Obama begins the general election campaign with a gale-force wind at his back. More than 80 percent of the public believes the nation is on the wrong track, with the economy struggling, gas prices soaring, a deeply unpopular Republican president, and no end in sight for the Iraq war. But national polls show Obama with just the slimmest of leads over McCain, an average of 4 points, which is just outside the margin of error.

The narrowness of his lead "is a sign that the public isn't quite comfortable with Obama yet," says John Pitney, a political scientist at Claremont McKenna College in California. "He's somebody new on the scene, and people aren't quite ready to give him the keys to the war room."

A new set of polls released Wednesday shows Obama with leads in three key battleground states slightly higher than his national lead. Among likely voters, Obama tops McCain in Florida 47 to 43, in Ohio 48 to 42, and in Pennsylvania 52 to 40, according to the Connecticut-based Quinnipiac Poll.

Embedded in the data is a warning sign for Obama about his choice of running mate. While Democrats in all three states favor Obama's former opponent for the vice-president nomination, Sen. Hillary Rodham Clinton independents in all three states oppose the move.
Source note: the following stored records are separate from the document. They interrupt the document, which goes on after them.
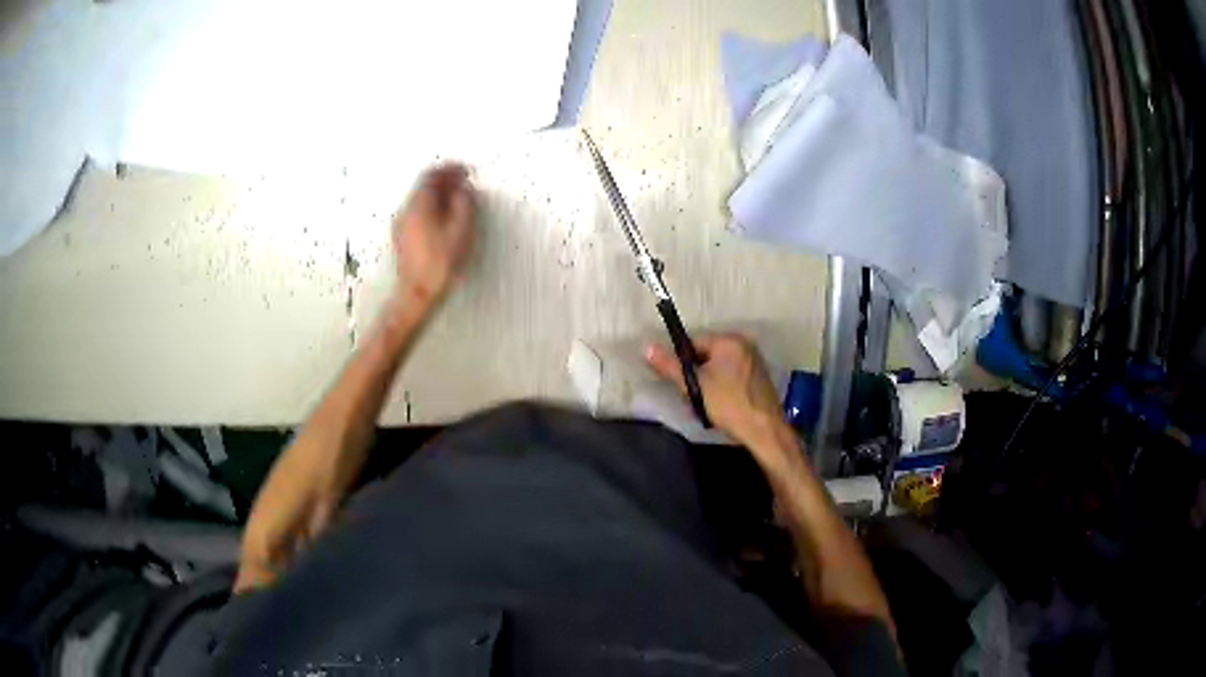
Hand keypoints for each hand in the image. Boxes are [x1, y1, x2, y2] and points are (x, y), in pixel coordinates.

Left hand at [392, 163, 475, 308]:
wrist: (417, 294)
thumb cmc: (439, 264)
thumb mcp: (461, 230)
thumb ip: (464, 203)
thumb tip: (464, 190)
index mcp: (419, 205)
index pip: (432, 175)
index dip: (450, 168)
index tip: (465, 170)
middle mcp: (406, 211)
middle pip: (424, 186)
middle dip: (444, 180)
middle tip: (463, 182)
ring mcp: (401, 225)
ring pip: (420, 199)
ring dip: (438, 195)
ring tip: (457, 200)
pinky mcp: (402, 238)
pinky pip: (417, 213)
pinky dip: (431, 208)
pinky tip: (444, 219)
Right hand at [646, 333, 784, 447]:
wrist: (763, 430)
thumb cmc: (728, 404)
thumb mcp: (694, 385)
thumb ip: (670, 366)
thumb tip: (647, 347)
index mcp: (730, 340)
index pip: (694, 342)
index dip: (681, 362)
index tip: (677, 382)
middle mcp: (745, 345)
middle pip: (706, 355)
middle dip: (694, 375)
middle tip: (690, 398)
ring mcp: (754, 362)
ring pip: (718, 369)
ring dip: (706, 385)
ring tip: (704, 406)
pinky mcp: (758, 379)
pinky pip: (731, 378)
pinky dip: (721, 389)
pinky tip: (719, 407)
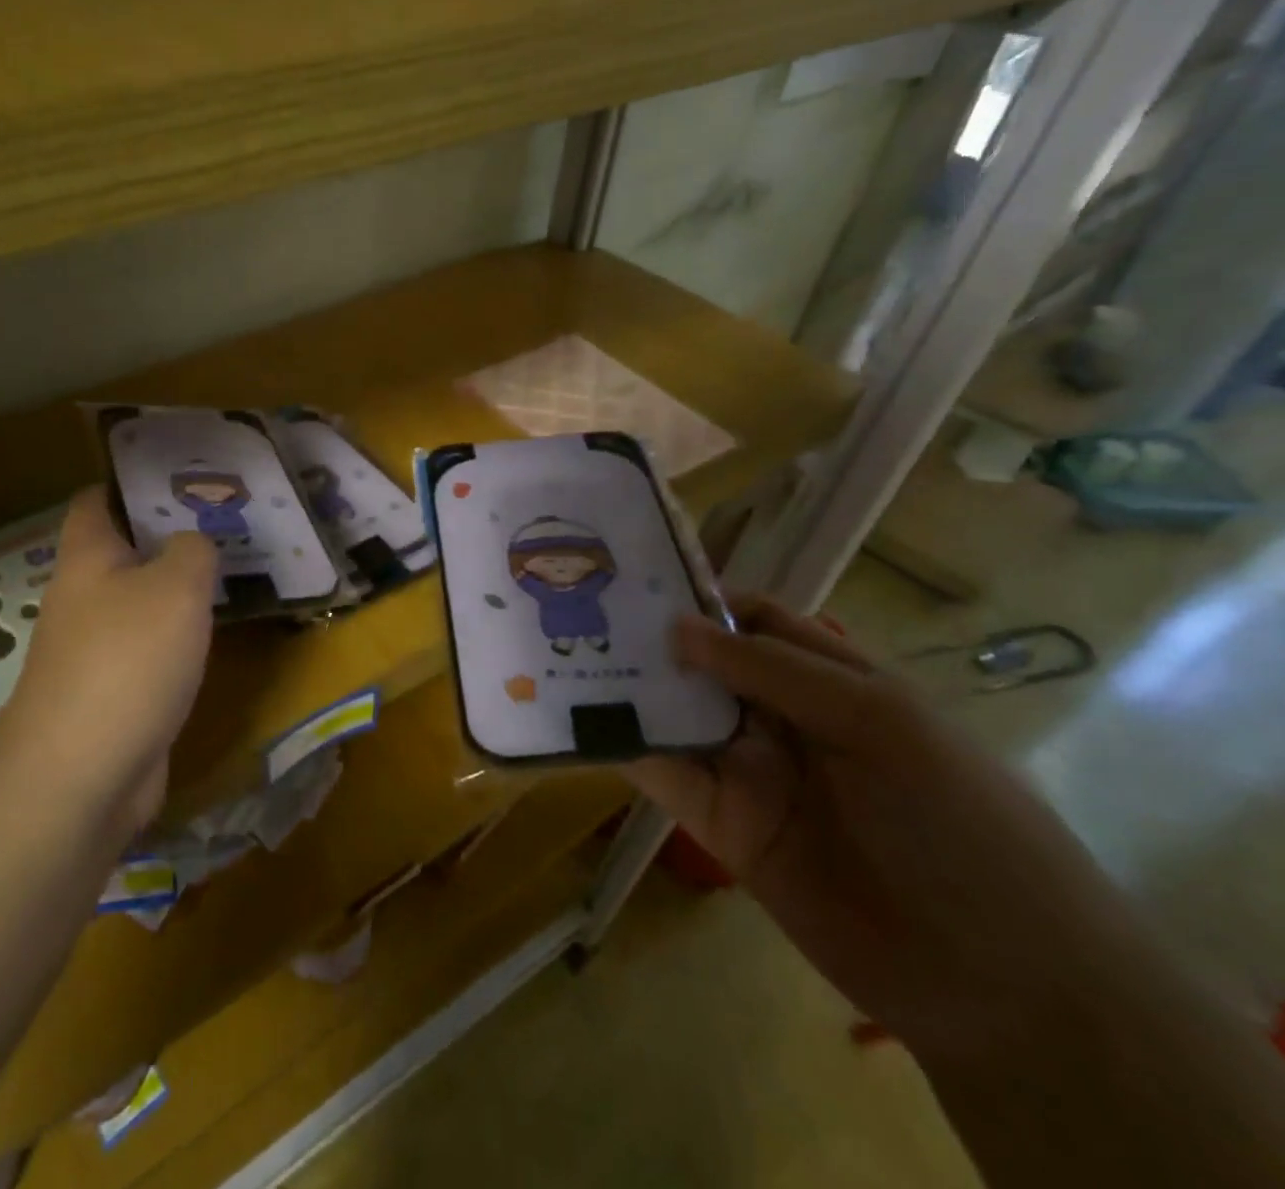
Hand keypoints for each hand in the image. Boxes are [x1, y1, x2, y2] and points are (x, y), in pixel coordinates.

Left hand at [0, 487, 217, 835]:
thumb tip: (194, 543)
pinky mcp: (117, 691)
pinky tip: (218, 632)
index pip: (98, 499)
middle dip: (172, 533)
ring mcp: (98, 648)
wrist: (82, 776)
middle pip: (126, 549)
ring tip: (235, 567)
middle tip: (228, 520)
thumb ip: (192, 550)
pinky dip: (182, 635)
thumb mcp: (175, 586)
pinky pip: (153, 647)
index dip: (134, 481)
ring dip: (181, 586)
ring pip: (144, 600)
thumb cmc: (126, 660)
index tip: (184, 475)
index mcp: (88, 557)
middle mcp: (85, 596)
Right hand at [626, 596, 1165, 1063]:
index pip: (754, 617)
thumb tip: (678, 627)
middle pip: (701, 662)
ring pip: (672, 712)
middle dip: (647, 636)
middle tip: (576, 607)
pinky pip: (662, 773)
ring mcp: (746, 768)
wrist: (1001, 984)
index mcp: (829, 678)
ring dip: (623, 686)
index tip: (635, 576)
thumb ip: (775, 670)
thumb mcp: (881, 723)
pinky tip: (575, 720)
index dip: (701, 594)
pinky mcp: (718, 819)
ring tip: (559, 653)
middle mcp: (780, 715)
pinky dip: (621, 745)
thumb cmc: (958, 823)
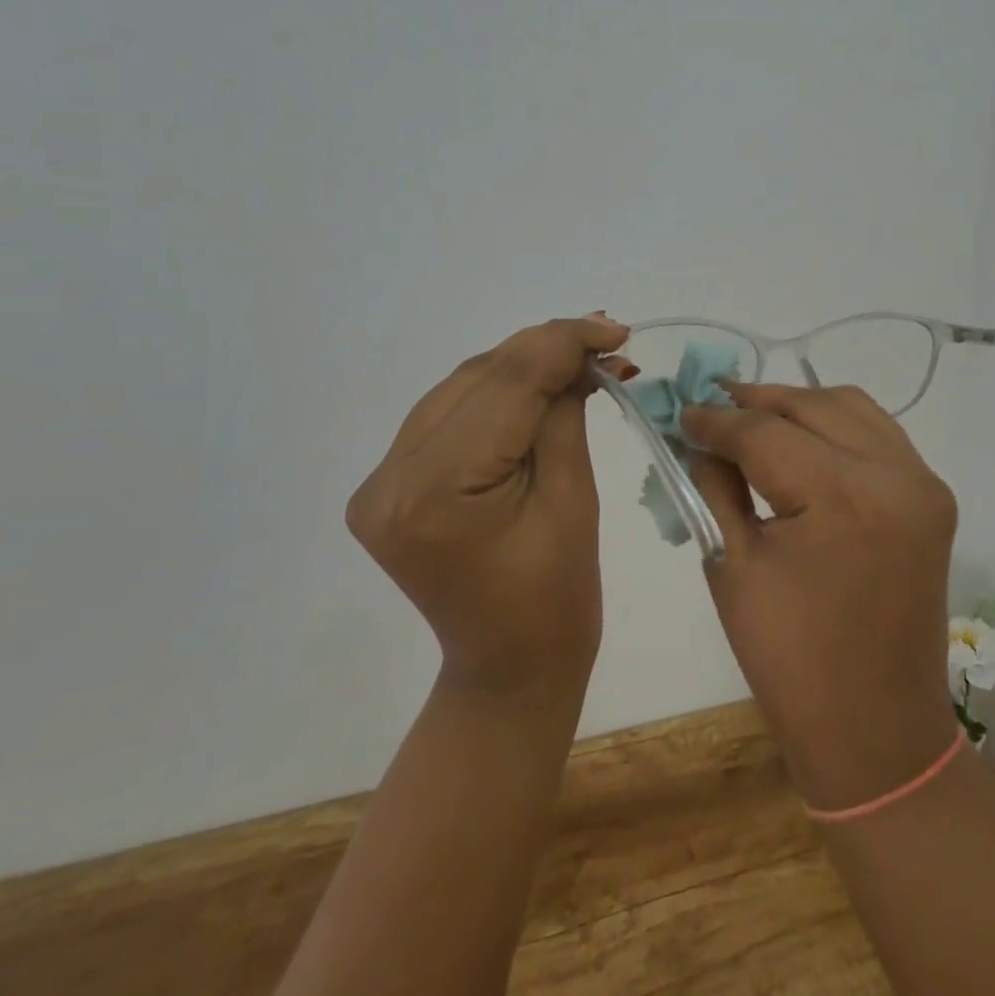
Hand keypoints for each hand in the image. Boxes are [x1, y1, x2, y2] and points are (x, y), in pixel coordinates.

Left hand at [345, 314, 632, 699]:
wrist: (509, 667)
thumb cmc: (558, 598)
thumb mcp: (573, 497)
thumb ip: (564, 414)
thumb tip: (580, 355)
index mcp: (436, 492)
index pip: (504, 386)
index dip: (562, 344)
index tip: (613, 328)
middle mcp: (391, 479)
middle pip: (476, 378)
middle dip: (543, 349)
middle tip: (605, 337)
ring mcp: (381, 482)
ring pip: (459, 388)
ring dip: (520, 366)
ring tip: (579, 357)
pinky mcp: (388, 485)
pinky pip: (448, 415)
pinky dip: (495, 394)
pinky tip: (536, 385)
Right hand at [682, 385, 962, 809]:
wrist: (876, 730)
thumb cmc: (791, 662)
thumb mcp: (733, 567)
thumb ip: (714, 487)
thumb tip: (699, 439)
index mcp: (842, 497)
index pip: (764, 432)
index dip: (716, 420)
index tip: (681, 412)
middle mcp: (894, 474)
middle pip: (810, 405)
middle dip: (755, 401)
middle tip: (711, 406)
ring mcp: (922, 483)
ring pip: (849, 406)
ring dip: (797, 405)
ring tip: (752, 415)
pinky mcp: (931, 497)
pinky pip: (877, 433)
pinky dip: (834, 424)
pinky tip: (801, 438)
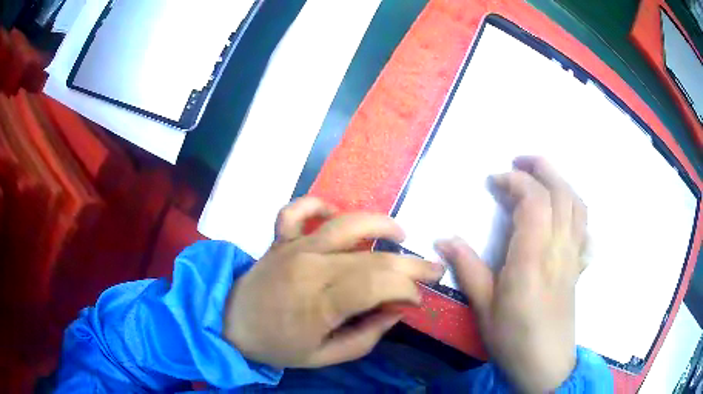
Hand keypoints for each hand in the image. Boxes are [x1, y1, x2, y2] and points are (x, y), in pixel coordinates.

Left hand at [224, 197, 444, 368]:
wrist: (230, 323)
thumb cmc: (276, 345)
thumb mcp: (324, 356)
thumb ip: (366, 336)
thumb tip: (396, 310)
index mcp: (322, 301)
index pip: (379, 284)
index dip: (407, 289)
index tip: (416, 300)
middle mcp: (311, 265)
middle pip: (373, 257)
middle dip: (411, 263)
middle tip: (433, 269)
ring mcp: (294, 246)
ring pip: (345, 223)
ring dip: (379, 224)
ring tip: (399, 234)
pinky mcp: (280, 238)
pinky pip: (297, 210)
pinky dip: (318, 205)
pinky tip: (335, 215)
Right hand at [436, 157, 587, 392]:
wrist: (546, 365)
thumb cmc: (513, 339)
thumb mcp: (484, 309)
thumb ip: (468, 269)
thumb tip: (443, 239)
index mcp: (533, 259)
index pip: (534, 201)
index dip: (514, 181)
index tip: (494, 181)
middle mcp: (559, 249)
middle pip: (561, 192)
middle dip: (541, 167)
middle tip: (518, 161)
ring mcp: (573, 255)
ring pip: (577, 203)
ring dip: (560, 181)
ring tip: (539, 176)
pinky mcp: (578, 264)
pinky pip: (585, 225)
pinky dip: (574, 205)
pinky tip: (561, 208)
"If Sen. Obama seriously is thinking about picking Sen. Clinton as his running mate, these numbers might cause him to reconsider," said Peter Brown, assistant director of the Quinnipiac University Polling Institute, in a statement. "The people who really matter come November – independent voters – turn thumbs down on the idea. And, many say they are less likely to vote for him if he puts her on the ticket."

McCain's shift on drilling

The independent vote is especially important for McCain in the fall, because self-identified Democrats now outnumber Republicans. So far, both Obama and McCain have faced challenges in consolidating their party bases behind them, but if Obama succeeds in winning over most Clinton supporters, then McCain will have to take the lion's share of the independents.

The new Quinnipiac polls add to McCain's challenge. His deficit in Florida, at least in the Quinnipiac poll, despite a healthy lead there in other major polls, shows that he cannot take Republican-leaning Florida for granted in November. And it demonstrates the potentially risky nature of his changed position toward opposing the federal ban on off-shore drilling. In Florida, it has been an article of faith that a politician could not be elected statewide if he or she supported drilling, which is seen as a potential environmental hazard.

The question is whether the soaring price of gas now outweighs the environmental concerns of Floridians.

"This is a pro-environment state, but it's also a state with a lot of people on fixed incomes," says Susan MacManus, a political scientist at the University of South Florida, Tampa. "The problem with gas prices is that every day it's reinforced in voter's minds. Every gas station sign they pass, they look up and get mad."

Two key McCain backers in Florida, Gov. Charlie Crist and Sen. Mel Martinez, have also tempered their opposition to off-shore drilling – a sign that conventional wisdom may be going out the window, as voters clamor for change.

President Bush also got on the bandwagon Wednesday, calling on Congress to lift the 26-year-old ban on drilling on the outer continental shelf for oil and gas. For McCain, the move had a double edge: It reinforced his position. But it also put the unpopular president in lock step with him, in a campaign where McCain has sought distance from Bush wherever possible.

Obama has joined environmental groups in criticizing the pro-drilling position. His campaign has called it a plan to "drill our way out of our energy crisis" and a gift to the big oil companies.

Still, Obama's position "puts the burden on him to show what he can do, and when," says Ms. MacManus. "No more generalities. The American public is somewhat patient, but not forever patient."